While they are staying mum about certain things, 8-year-old Laura Cantwell has disclosed some revealing chapter names: "The Riddle House," "The Scar," "The Triwizard Tournament," "Beauxbarons and Durmstrang" and "The Beginning." Young Cantwell and her father, Tim, appeared on yesterday's "Today" show confirming reports they had the book.
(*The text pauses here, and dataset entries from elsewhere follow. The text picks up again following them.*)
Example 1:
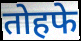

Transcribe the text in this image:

तोहफे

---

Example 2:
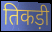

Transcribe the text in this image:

तिकड़ी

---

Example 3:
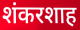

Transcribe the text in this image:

शंकरशाह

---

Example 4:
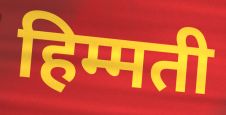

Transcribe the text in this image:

हिम्मती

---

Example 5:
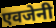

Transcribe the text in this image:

एवजेनी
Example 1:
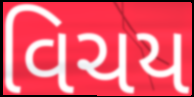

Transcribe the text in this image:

વિચય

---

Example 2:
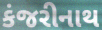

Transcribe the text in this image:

કંજરીનાથ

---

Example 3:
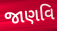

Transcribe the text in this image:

જાણવિ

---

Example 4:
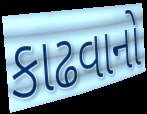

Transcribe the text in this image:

કાઢવાનો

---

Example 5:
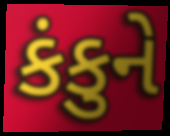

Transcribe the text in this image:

કંકુને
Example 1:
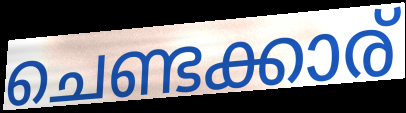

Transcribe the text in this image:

ചെണ്ടക്കാര്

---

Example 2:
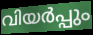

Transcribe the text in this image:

വിയർപ്പും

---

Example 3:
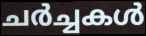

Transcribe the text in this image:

ചർച്ചകൾ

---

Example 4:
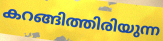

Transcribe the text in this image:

കറങ്ങിത്തിരിയുന്ന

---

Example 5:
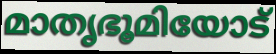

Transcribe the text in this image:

മാതൃഭൂമിയോട്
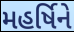
મહર્ષિને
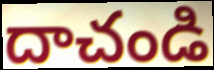
దాచండి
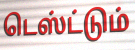
டெஸ்ட்டும்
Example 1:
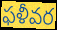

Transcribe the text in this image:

ఫళీవర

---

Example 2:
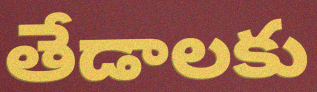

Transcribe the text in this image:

తేడాలకు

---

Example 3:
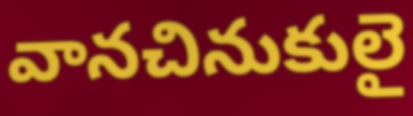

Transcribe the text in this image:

వానచినుకులై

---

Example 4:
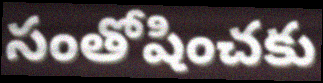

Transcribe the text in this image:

సంతోషించకు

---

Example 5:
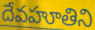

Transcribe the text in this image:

దేవహూతిని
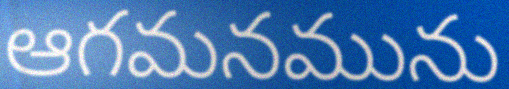
ఆగమనమును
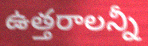
ఉత్తరాలన్నీ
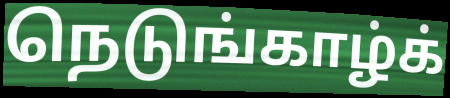
நெடுங்காழ்க்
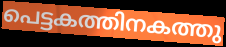
പെട്ടകത്തിനകത്തു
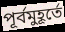
পূর্বমুহূর্তে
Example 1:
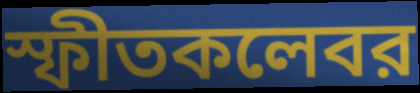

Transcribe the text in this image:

স্ফীতকলেবর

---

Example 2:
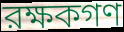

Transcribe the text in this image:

রক্ষকগণ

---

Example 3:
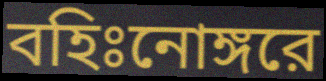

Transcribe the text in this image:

বহিঃনোঙ্গরে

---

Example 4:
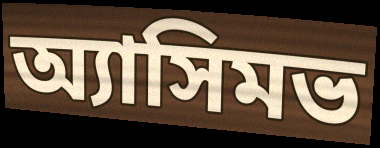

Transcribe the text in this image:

অ্যাসিমভ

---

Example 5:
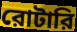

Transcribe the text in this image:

রোটারি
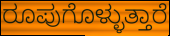
ರೂಪುಗೊಳ್ಳುತ್ತಾರೆ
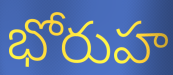
భోరుహ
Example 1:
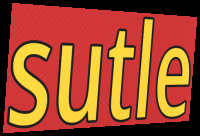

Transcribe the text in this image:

sutle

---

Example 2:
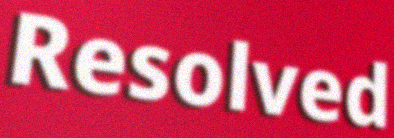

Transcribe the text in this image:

Resolved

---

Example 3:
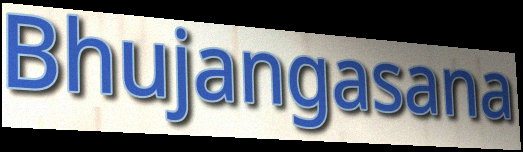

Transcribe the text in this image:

Bhujangasana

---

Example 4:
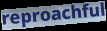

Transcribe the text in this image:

reproachful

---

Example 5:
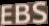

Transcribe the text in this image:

EBS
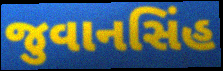
જુવાનસિંહ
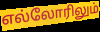
எல்லோரிலும்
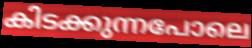
കിടക്കുന്നപോലെ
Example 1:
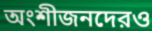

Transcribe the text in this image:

অংশীজনদেরও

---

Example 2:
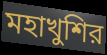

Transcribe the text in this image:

মহাখুশির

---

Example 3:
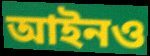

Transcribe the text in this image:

আইনও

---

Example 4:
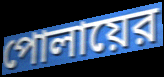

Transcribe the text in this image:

পোলায়ের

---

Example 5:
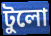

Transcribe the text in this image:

টুলো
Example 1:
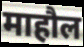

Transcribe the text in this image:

माहौल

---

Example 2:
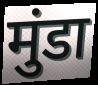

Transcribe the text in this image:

मुंडा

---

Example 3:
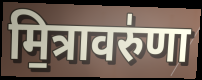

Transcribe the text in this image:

मि॒त्रावरु॑णा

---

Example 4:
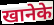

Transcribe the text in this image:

खानेके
Scholastic spokeswoman Kris Moran released a statement yesterday amid the flurry of developments. "Scholastic sincerely hopes that everyone will honor author J.K. Rowling's wishes to have children across the nation experience 'Harry Potter and the Goblet of Fire' on the same day, July 8. With this in mind we are taking any reported breaches of the July 8 on sale date of 'Harry Potter and the Goblet of Fire' very seriously and we are investigating them. Accounts violating the July 8 on sale date will put future shipments of Harry Potter books to them in jeopardy."
Online auction sites such as eBay, Amazon and Yahoo already have editions of the new book going for more than $80 each.
If you're the kind of reader who loves surprises, then you're the audience Rowling was aiming for in her strict orders with Scholastic to keep the plot of this book under maximum security. Almost everyone associated with the manuscript is tethered by affidavits and other mechanisms from revealing or selling advance copies until Saturday.
Even the audiotapes receive the same treatment. Tim Ditlow, publisher of the Listening Library, is prevented from discussing anything but the bare essentials. A special lock was installed in his office to keep the script safe.
Amazon.com has hired guards to watch over its cartons of the highly prized books. Lyn Blake, general manager of Amazon.com Books, says Harry Potter IV is "the largest pre-order we've ever had, but it may very well be the largest pre-ordered item in e-commerce history."
It's held the No. 1 position on Amazon's bestseller list for 16 out of the past 21 weeks. As of yesterday evening more than 300,000 copies had been sold, according to the site's "Hour-by-Hour Muggle Count."